Science notebooks are an effective way to get students more involved in science. By keeping track of their work throughout the year, students’ sense of accomplishment grows, as well as their confidence in science learning. Besides, they represent a unique way for teachers to keep track of the students’ progress in the classroom.

7. Use proper vocabulary.

Many teachers, when talking science in their classes, avoid using scientific terms. They feel complex words and concepts will overwhelm the students. However, research suggests the existence of a link between the use of technical vocabulary and the ability for students to comprehend new information. Students need to gain a knowledge of science content and develop a science mindset, and knowing the proper vocabulary is vital in doing so.

While conducting science investigations, always try to use the proper scientific terms; this will model scientific thinking in your students.

8. Give them time to debate.

Debate is a very important part of the scientific process. By talking to their colleagues about their investigations, observations, ideas, students can better process, make sense, and learn from them. Debating can enhance their communications skills, as well as their critical thinking skills. It will also lead to new investigations, as they realize that by answering a question, a new one appears. It is also a great formative assessment tool. By encouraging students to talk about their investigations, teachers allow ideas to surface, helping them assess their students’ understanding.

Every time you develop a science activity, set some time aside for debate, preferably both at the beginning and at the end of the activity. Encourage your students to share their thoughts about the investigation and advocate for their point of view.

9. Make it simple!

Most students see science as a very difficult thing that only really smart people can comprehend. This is the reason why so many students stay away from science. They feel they are not smart enough to become scientists or even to understand science.

This happens, partially, because of the way science is taught in most of our schools. Science isn’t about memorizing concepts; science is an ongoing and unfinished process of discovery of the world. Science teachers need to be able to transmit this to the students in order to motivate them to science.

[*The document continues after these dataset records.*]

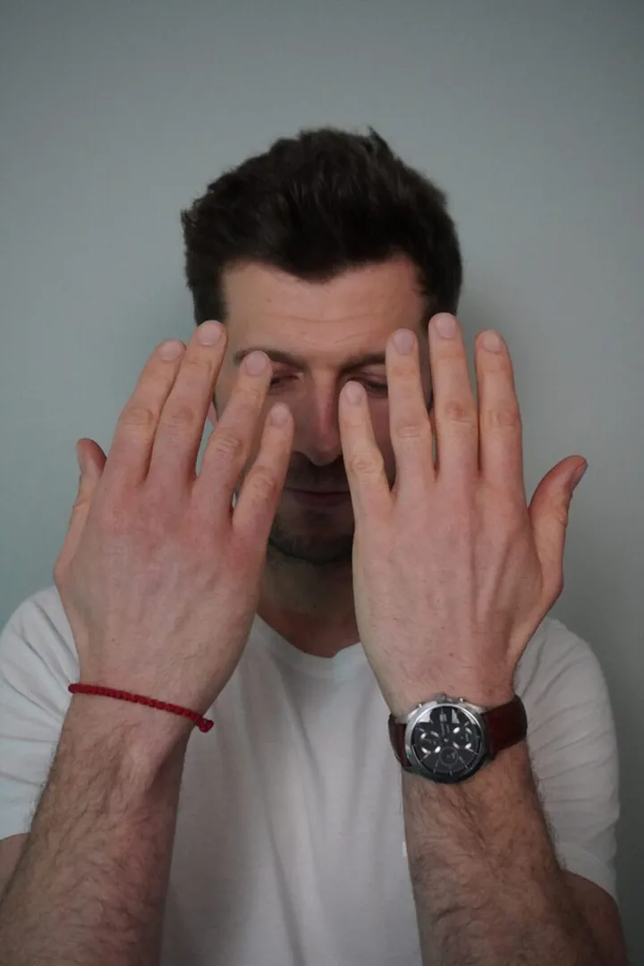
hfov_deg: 34.2
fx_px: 1046
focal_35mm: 39
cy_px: 483
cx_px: 322
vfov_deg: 49.6
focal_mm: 26
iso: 5000
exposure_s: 1/160
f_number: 4.5
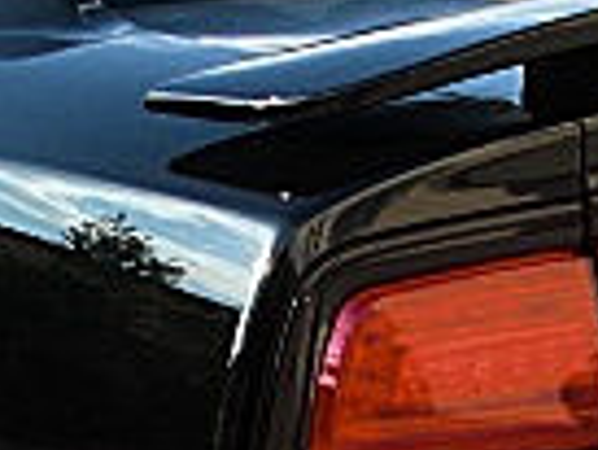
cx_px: 275
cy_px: 467
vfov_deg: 8.8
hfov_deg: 11.8
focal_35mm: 168
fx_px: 2905
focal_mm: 6.3
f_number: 2.8
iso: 50
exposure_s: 1/200
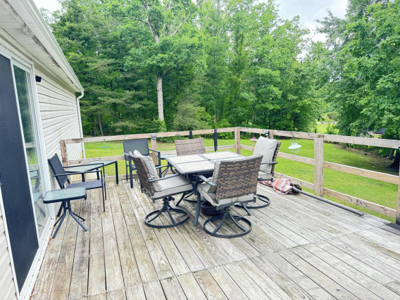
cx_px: 200
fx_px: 277
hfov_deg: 71.6
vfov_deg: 56.8
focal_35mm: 24
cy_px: 150
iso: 80
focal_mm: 6.76
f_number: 1.78
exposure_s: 1/372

Design simple investigations with your class, adjust them to the level of knowledge of your students, and build up from there. Address one subject at a time. There is no point in teaching an entire chapter of the textbook in one session if the students forget everything the next day. Once they master that subject, you can move on to the next.

10. Make it fun!

Students have a tendency to see science as a humorless and impersonal activity developed in a cold laboratory by boring people in a white coat. Science is much more that this. Science is about understanding nature and making sense of the world.

Showing  your students the fun side of science is easier that you think, it just takes a little imagination. You can turn an investigation into a competition between the classmates, or maybe, create a fun character to help you explain the more complex concepts.